The GoldenEye status
The Omega Seamaster is actually one of the best parts about GoldenEye, along with Alan Cummings’ heavily-trilled Russian accent. In the movie, the watch is souped up by Q, flaunting some cool gadget moments. Moreover, it serves symbolic purposes, as both Bond and antagonist Alec Trevelyan each wear a Seamaster, creating parallels between the two. Basically, it’s really good product placement.
Here’s a fun fact. Or in this case, a fun maybe, depending on if you’re more eagle-eyed than most and can prove it wrong. In the opening sequence of GoldenEye, Bond seems to be wearing an Omega Seamaster Pro. This is despite the fact that the scene is supposed to take place nine years prior to the rest of the movie, otherwise known as seven years before this watch came out.
The first clear shot we get of the Seamaster on Brosnan’s wrist is immediately after the title sequence. He’s in an Aston Martin DB5, as Bond should be, but he’s not wearing a Rolex, as Bond shouldn’t be. At least, not at the time.
In a way, the lively, less standard look of this timepiece suits the vibe of Brosnan’s tenure. He was a funner Bond, more akin to Roger Moore, leaning hard into the self-awareness all Bonds exhibit to some extent, and the wild gadgets. Invisible Aston Martin V12, anyone?
Relatedly, the scenes in which the Seamaster takes center stage are the ones when Bond is using its fictional functions.
At one point, 007 narrowly escapes a train explosion by using a laser beam from the lume pip on the watch’s bezel. He lasers up the floor of the train, and runs off to safety with Bond girl, Natalya Simonova.
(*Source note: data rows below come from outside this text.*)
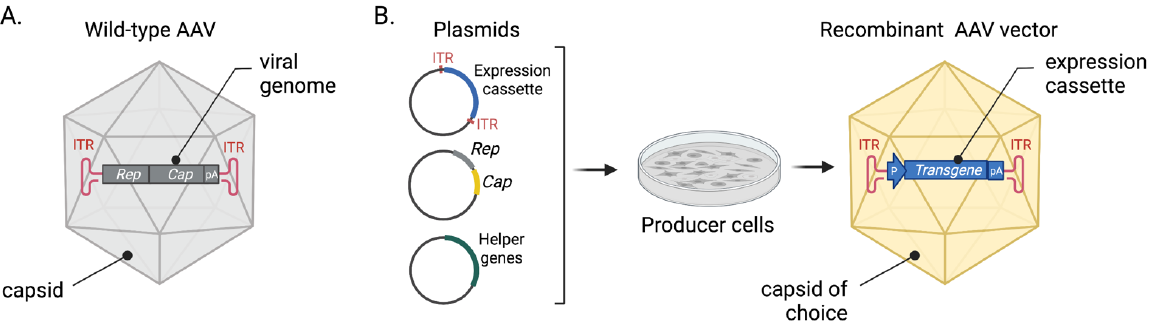
Figure 1. A general principle of creating recombinant AAV vectors. ( A ) Structure of the wild-type AAV. ( B ) System for rAAV production, and basic structure of the recombinant AAV vector.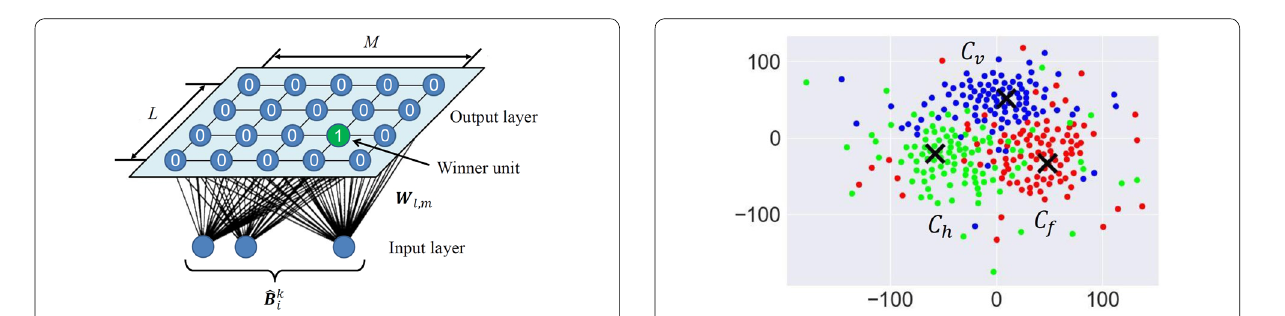
Fig. 14 Conversion into the 1‑of‑K vector using SOM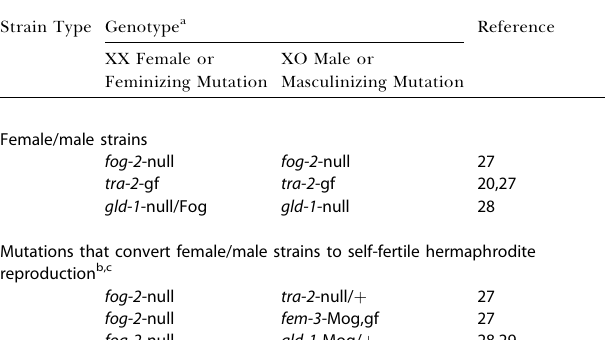
Table 3. C. elegans Sex Determination Mutants That Yield Female/Male Reproduction and Mutually Suppressed Hermaphrodite Reproduction Strain Type Genotype a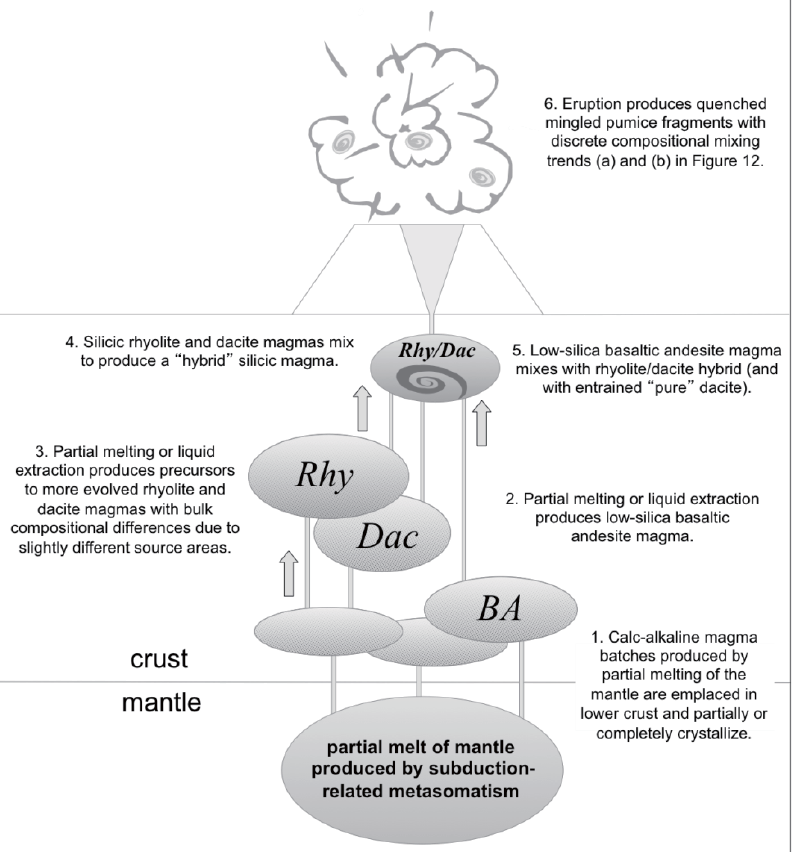
Figure 15. Schematic diagram for the petrogenesis of the Papagayo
By the way, it’s worth noting that you, as Bond, get to actually do this in one of the levels of the N64 GoldenEye 007. So, the Seamaster even gets interactively spotlit in the game, in all its blocky ‘90s graphics glory.
Another excellent Seamaster moment in the film is when he uses the helium valve crown as a remote detonator button. Of course, in real life, the helium valve isn’t a button, but an actual working helium valve.
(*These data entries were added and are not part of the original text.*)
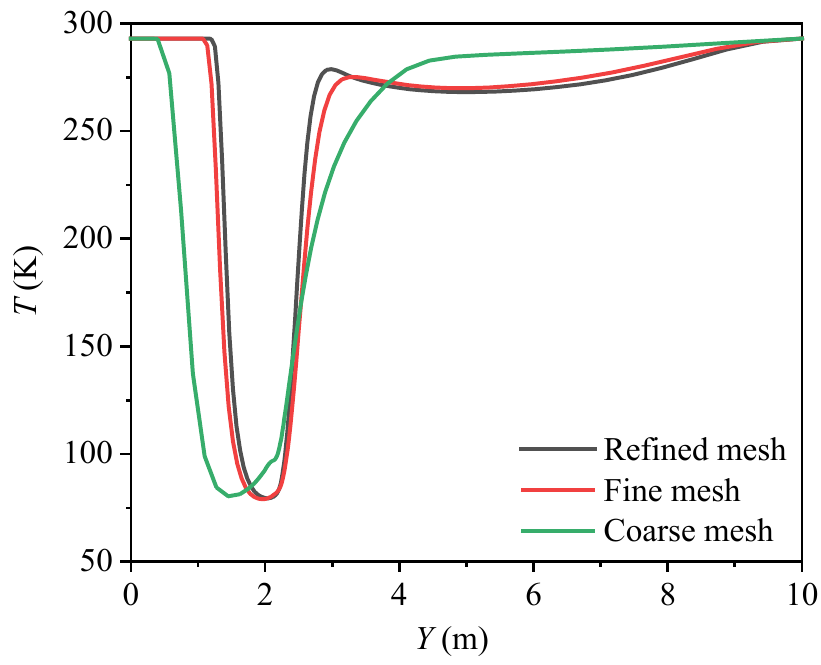
Figure 2. Temperature distribution with different grid numbers ( t = 100 s, X = 0, Z = 1.4 m).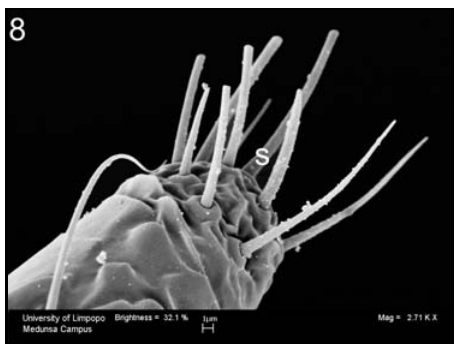
Fig. 8. The distal tip of the antennae constituted 10 apical setae (s).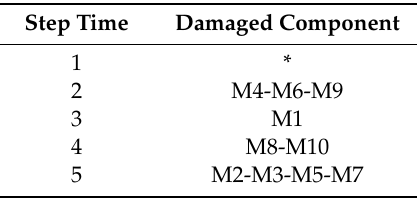
Table 7. The optimal priority list of the damaged components in the 66 bus case.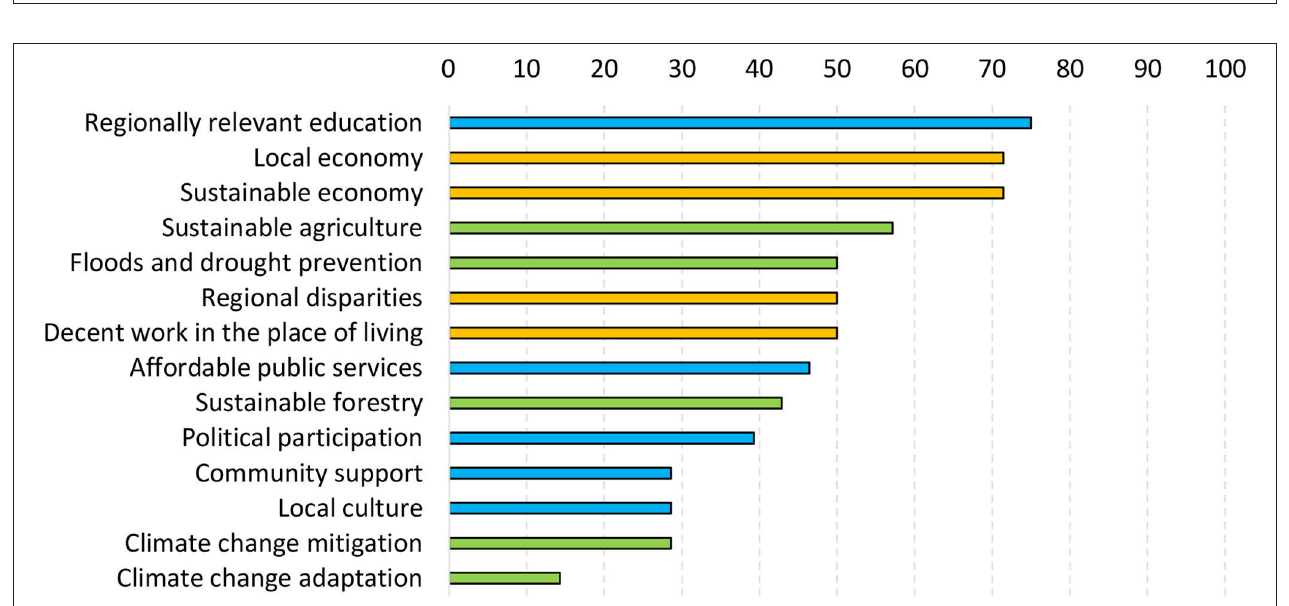
FIGURE 1 | Assessment of strategies and policies as an inspiration for sustainable development on the local level. Answers to the question “Are these strategies and policies useful as an inspiration for planning your LAG’s activities toward sustainable development?” N = 51.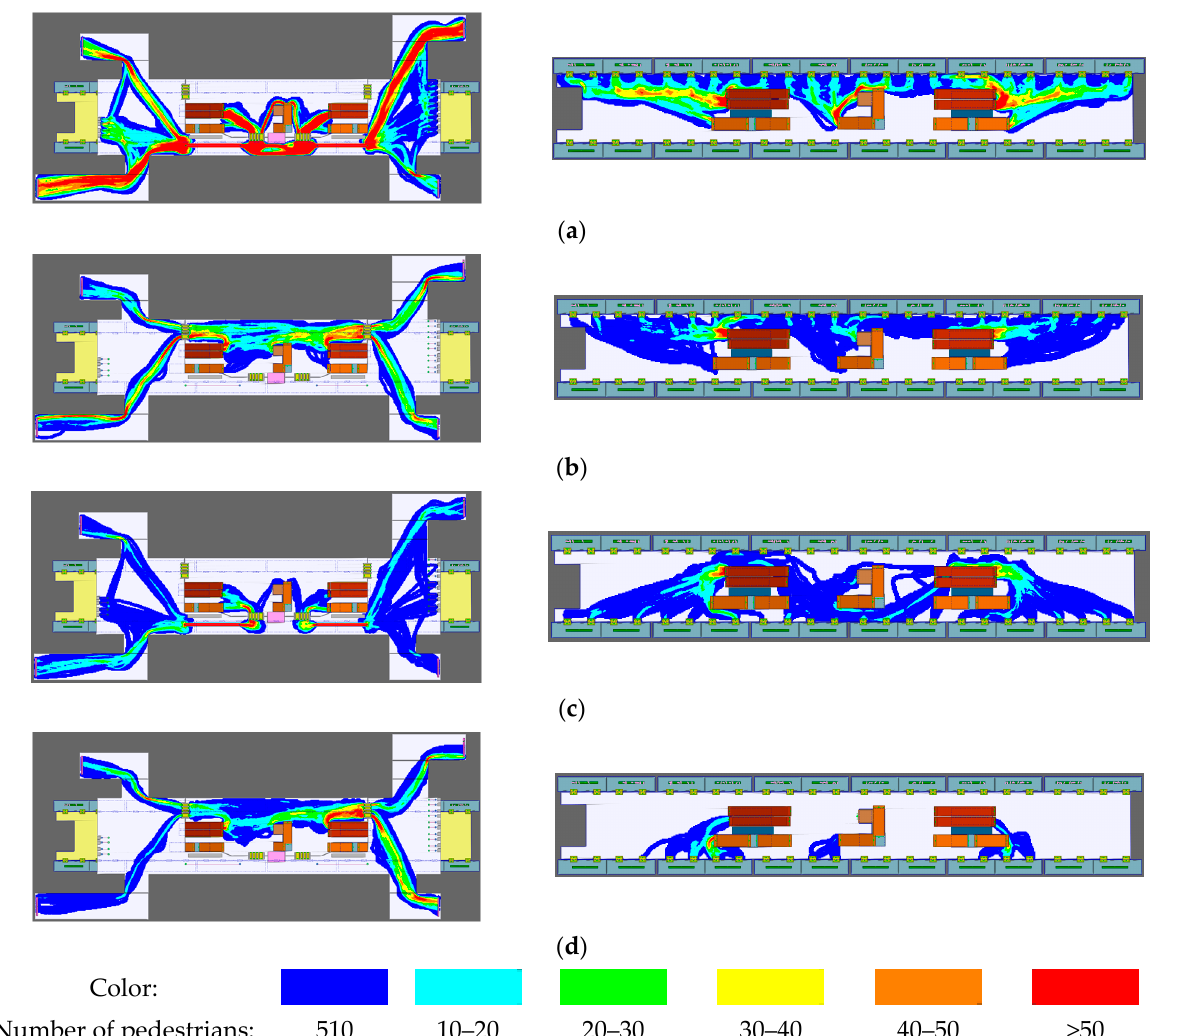
Figure 8. Space utilization analysis results for boarding and alighting pedestrians in different directions: ( a ) CD side boarding; ( b ) CD side alighting; ( c ) AB side boarding; ( d ) AB side alighting.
Finally, when Alec Trevelyan, former 006, compares his Seamaster to Bond’s, you get a good three-second close-up of them side by side. When the camera pulls away, you can even see the activated lume, which is a testament to its brilliance.
The legacy
My favorite watch moment in a 007 movie, and in any movie really, happens in 2006’s Casino Royale. Vesper Lynd looks at Bond’s timepiece, looks up at him, and asks with a smile if it’s a Rolex.
“Omega,” James corrects her.
On Daniel Craig’s wrist is the very same wave-dial Seamaster Professional 300M design from GoldenEye, only this time with a co-axial escapement. Though Bond had been wearing the Seamaster for over a decade at this point, this moment is a self-aware torch pass. There were, and are, officially two Bond watches: The Sub and the Seamaster. Yes, it’s also really good product placement, again.
You can find the wave-dial look on several modern designs today, but the actual 2541.80 quartz version ceased in 2006. Fortunately, they aren’t hard to find on the Jomashops and eBays of the world.
Perhaps it’s the funner look and the quartz movement that’s made the GoldenEye Watch so legendary. Those of us who were kids when we first saw Bond sporting it were drawn in by the primary blue and gadget-like aesthetic. Maybe the kid in each of us considers it a win that this watch is in the classics club, and we get to wear it as adults. The Prince of Wales even wore one at his Westminster Abbey wedding.
I’m a grown man and I still have my N64. I also still revisit GoldenEye 007, clad in my mid size SMP naturally. That Aztec bonus level is still impossible though.